The idea that women are more social in their use of technology is actually consistent with what we know, more broadly, about men, women, and expressions of intimacy and engagement with others. In his book Bowling Alone political scientist Robert Putnam writes, “women make 10-20 percent more long-distance calls to family and friends than men, are responsible for nearly three times as many greeting cards and gifts, and write two to four times as many personal letters as men. “ Putnam adds that, “ even in adolescence, women are more likely to express a sense of concern and responsibility for the welfare of others.” Women’s engagement with friends, family, and acquaintances compels Putnam to claim that they are “more avid social capitalists than men.”
Of course, platforms like Facebook are ideal tools for practicing many of these expressions of sociability including communicating with friends, sending friendly greetings and personal notes, long distance communication, and expressions of intimacy and caring for others.

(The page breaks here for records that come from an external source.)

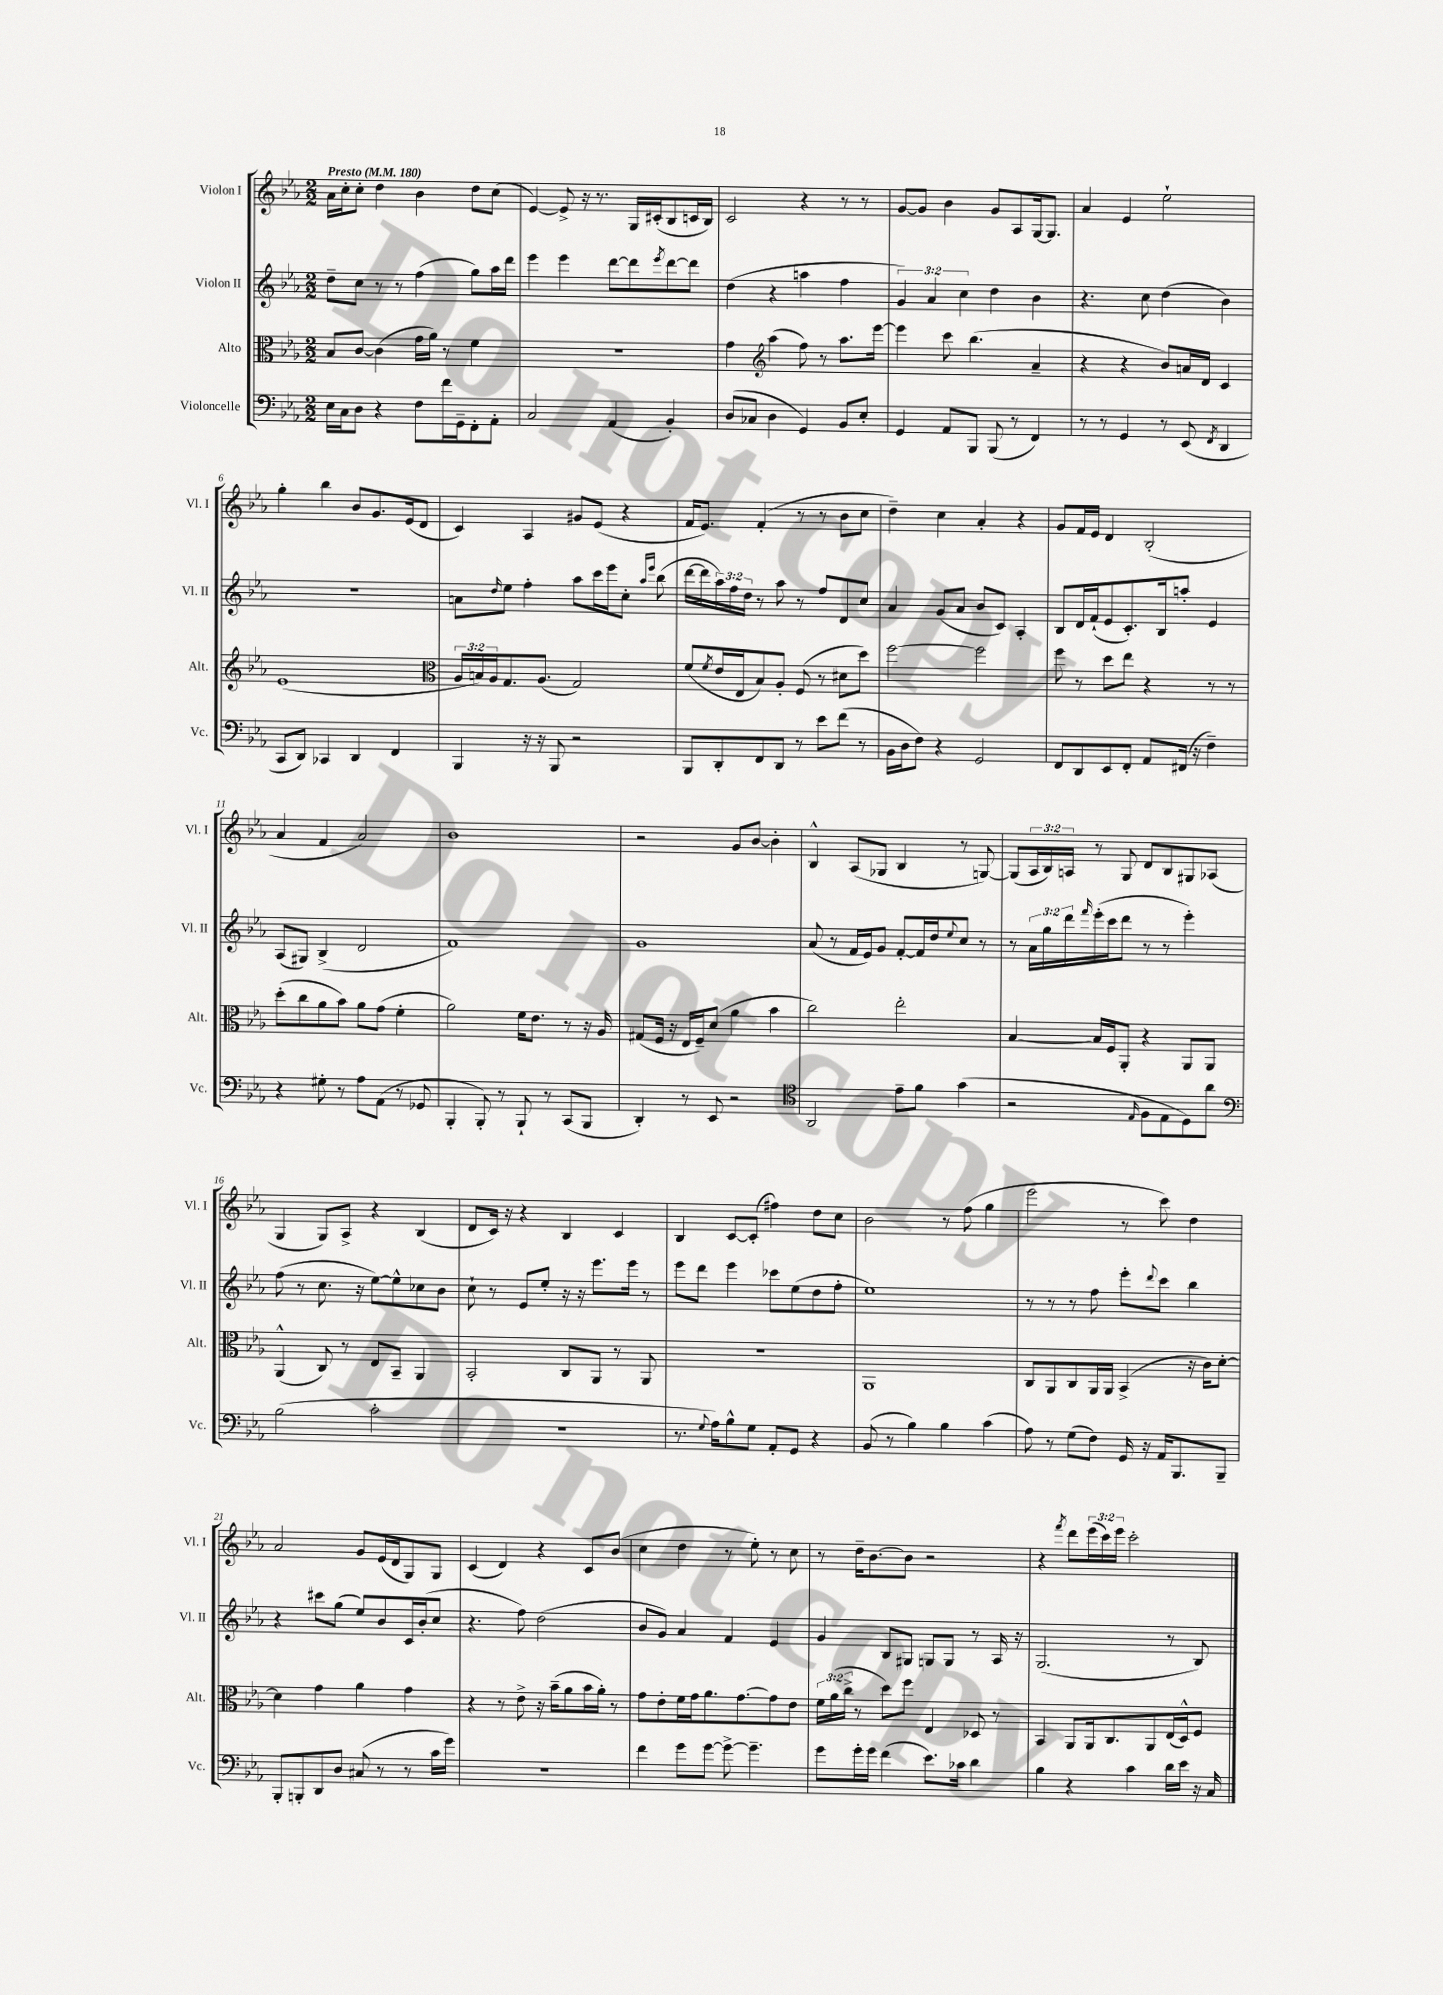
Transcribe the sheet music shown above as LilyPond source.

<<
\new StaffGroup <<
\new Staff = "s0" \with { instrumentName = "Violon I" shortInstrumentName = "Vl. I" } {
    \clef treble \key ees \major \numericTimeSignature \time 2/2 \override Staff.TupletNumber.text = #tuplet-number::calc-fraction-text \tempo "Presto" 4 = 180
    aes'16 c''16-. c''8-. d''4 bes'4 d''8 c''8( |
    ees'4~) ees'8-> r16 r8. g16 cis'16-.( bes8 c'16 bes16) |
    c'2 r4 r8 r8 |
    g'8~ g'8 bes'4 g'8 aes8 g16~ g8. |
    aes'4 ees'4 ees''2-! |
    g''4-. bes''4 bes'8 g'8. ees'16( d'8 |
    c'4) aes4 gis'8 ees'8( r4 |
    f'16 ees'8.) f'4-.( r8 r8 bes'8 c''8 |
    d''4--) c''4 aes'4-. r4 |
    g'8 f'16 ees'16 d'4 bes2-.( |
    aes'4 f'4 aes'2) |
    bes'1 |
    r2 g'8 bes'8~ bes'4-. |
    bes4-^ aes8( ges8 bes4 r8 g8~) |
    g8( \tuplet 3/2 { aes16 bes16) a16 } r8 g8 d'8 bes8 gis8 aes8( |
    g4 g8) aes8-> r4 bes4( |
    d'8 c'16) r16 r4 bes4 c'4 |
    bes4 c'8~ c'8-.( fis''4) d''8 c''8 |
    bes'2 r8 f''8( g''4 |
    ees'''2 r8 c'''8) d''4 |
    aes'2 g'8 ees'16( d'16 g8) g8 |
    c'4( d'4) r4 c'8 bes'8( |
    c''4 d''4 r8 ees''8-.) r8 c''8 |
    r8 d''16-- bes'8.~ bes'8 r2 |
    r4 \acciaccatura { f'''8 } d'''8 \tuplet 3/2 { ees'''16( c'''16) ees'''16 } c'''2-. \bar "|." |
}
\new Staff = "s1" \with { instrumentName = "Violon II" shortInstrumentName = "Vl. II" } {
    \clef treble \key ees \major \numericTimeSignature \time 2/2 \override Staff.TupletNumber.text = #tuplet-number::calc-fraction-text
    d''8-- c''8 r8 r8 f''4( g''8) aes''16 d'''16 |
    ees'''4 ees'''4 d'''8~ d'''8 \acciaccatura { ees'''8 } d'''8~ d'''8 |
    d''4( r4 a''4 f''4 |
    \tuplet 3/2 { g'4) aes'4 c''4 } d''4 bes'4 |
    r4. c''8 d''4( bes'4) |
    R1 |
    a'8 \grace { d''16 } ees''8 f''4-. aes''8 c'''16 ees'''16 c''8-. \grace { aes''16 ees'''16 } bes''8( |
    d'''16~ d'''16 \tuplet 3/2 { aes''16) f''16 d''16 } r8 aes''8 r8 f''8 d'8 c''8 |
    aes'4 g'8( aes'8 bes'8 c'8) aes4-. |
    bes8 d'16 f'16-!( ees'8 c'8.-.) bes16 a''8-. ees'4 |
    aes8( gis8) bes4->( d'2 |
    f'1) |
    g'1 |
    aes'8( r8 f'16 ees'16) g'8 f'8~-. f'16 d''16 \appoggiatura { ees''8 } c''8 r8 |
    r8 \tuplet 3/2 { aes'16 g''16 d'''16 } \grace { f'''16 } ees'''16-.( c'''16 d'''8 r8 r8 ees'''4-.) |
    f''8( r8 c''8. r16 ees''8~) ees''8-^ ces''8 bes'8 |
    c''8-! r8 ees'8 ees''8-. r16 r16 ees'''8. ees'''16 r8 |
    ees'''8 d'''8 ees'''4 ces'''8 ees''8( d''8 f''8-. |
    ees''1) |
    r8 r8 r8 f''8 ees'''8-. \appoggiatura { d'''8 } c'''8 bes''4 |
    r4 cis'''8 g''8( ees''8) bes'8 c'16 bes'16-.( c''8 |
    r4. f''8) d''2( |
    bes'8 g'8) aes'4 f'4 ees'4 |
    g'4 bes8 gis8 g8 g8 r8 aes16 r16 |
    g2.( r8 bes8) \bar "|." |
}
\new Staff = "s2" \with { instrumentName = "Alto" shortInstrumentName = "Alt." } {
    \clef alto \key ees \major \numericTimeSignature \time 2/2 \override Staff.TupletNumber.text = #tuplet-number::calc-fraction-text
    bes8 c'8~ c'4( g'16 aes'16) r8 f'4 |
    R1 |
    g'4 \clef treble aes''4( f''8) r8 aes''8. ees'''16~ |
    ees'''4 c'''8 bes''4.( aes'4-- |
    r4 r4 bes'8) a'16 d'16 c'4 |
    ees'1( |
    \clef alto \tuplet 3/2 { aes16 b16) aes16 } g8. aes8.( g2) |
    f'8( \acciaccatura { f'8 } ees'16 ees16 bes8) aes8-. f8( r8 dis'8 d''8) |
    f''2~ f''2 |
    f''8 r8 d''8 ees''8 r4 r8 r8 |
    d''8-.( c''8 aes'8 bes'8) aes'8 g'8( f'4-. |
    aes'2) f'16 ees'8. r8 r16 aes16 |
    gis8( f16 r16 ees16 f16--) d'8( aes'4 bes'4 |
    c''2) ees''2-. |
    bes4~ bes16 f16 aes,8-. r4 aes,8 aes,8 |
    aes,4-^( c8) r8 ees8 bes,8-- aes,4 |
    bes,2-. c8 aes,8 r8 aes,8 |
    R1 |
    aes,1 |
    c8 aes,8 c8 aes,16 aes,16 bes,4->( r16 c'16) d'8~-. |
    d'4 g'4 aes'4 g'4 |
    r4 r8 ees'8-> r16 bes'16--( aes'8 bes'16 aes'16-.) r8 |
    g'8 ees'8-. f'16 g'16 aes'8. g'8.~ g'8 ees'8 |
    \tuplet 3/2 { f'16 aes'16( c''16-> } r8 d''8) f''8 ees4 des8 r8 |
    bes,4 aes,8 aes,16 c8. aes,8 ees16( d16-^) f8 \bar "|." |
}
\new Staff = "s3" \with { instrumentName = "Violoncelle" shortInstrumentName = "Vc." } {
    \clef bass \key ees \major \numericTimeSignature \time 2/2
    ees16 c16 d8 r4 f8 f'16 g,16-- f,8-. aes,8-. |
    c2 aes,4( bes,4-.) |
    d8( ces8 d4 g,4) bes,8 ees8-. |
    g,4 aes,8 bes,,8 bes,,8( r8 f,4) |
    r8 r8 g,4 r8 ees,8( \acciaccatura { f,8 } d,4 |
    c,8 d,8) ces,4 d,4 f,4 |
    bes,,4 r16 r16 bes,,8 r2 |
    bes,,8 d,8-. f,8 d,8 r8 ees'8 f'8( r8 |
    bes,16 d16 f8) r4 g,2 |
    f,8 d,8 ees,8 f,8-. aes,8 fis,16( r16 f4--) |
    r4 gis8-. r8 aes8 aes,8( r8 ges,8 |
    bes,,4-. bes,,8-.) r8 bes,,8-! r8 c,8( bes,,8 |
    d,4-.) r8 ees,8 r2 |
    \clef tenor aes,2 ees'8-- f'8 g'4( |
    r2 \grace { ees16 } f8 ees8 d8) aes'8 |
    \clef bass bes2( c'2-. |
    r1 |
    r8. \appoggiatura { g8 } aes16) bes8-^ g8 aes,8-. g,8 r4 |
    bes,8( r8 bes4) bes4 c'4( |
    aes8) r8 g8( f8) g,16 r16 aes,16 bes,,8. bes,,8-- |
    bes,,8-. b,,8-. d,8 d8 cis8( r8 r8 c'16 g'16) |
    r1 |
    f'4 g'8 g'8~ g'8~-> g'4.-- |
    g'8 g'16-. g'16 f'4( ees'8.) ces'16 d'4 |
    bes4 r4 c'4 d'16 ees'16 r16 c16 \bar "|." |
}
>>
>>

Sociologist Claude Fischer came to similar conclusions about men and women after analyzing American’s use of the telephone in the early twentieth century. Women, Fischer found, were much more likely than men to use the phone for casual communication and conversation. This particular use of the phone was actually discouraged by telephone industry executives. They thought it was silly, a waste of time, and an inefficient use of the technology. Needless to say, they were wrong! The use of the phone as a primarily social tool—think AT&T’s old ad campaign “reach out and touch someone”—is one of the most enduring features of the technology.
Though technological innovations are often accused of making us less social, less intimate, and less community-oriented they can have the opposite effect. Today’s social media platforms are being used to expand how we build and cultivate personal and professional connections as well as manage friendships that are close by and far away.
With all of this in mind I can only scratch my head when I see ads like the ones currently in rotation for the BlackBerry Storm 2 and Motorola’s Droid. Both spots overlook the fact that in an age where media use is increasingly social women are crucial in terms of both cultural and consumer trends. It is time to do away with ads and attitudes that assume that social and digital technologies are the primary domain of men. If anything, the data suggests that in terms of social use and innovation these technologies are increasingly the domain of women.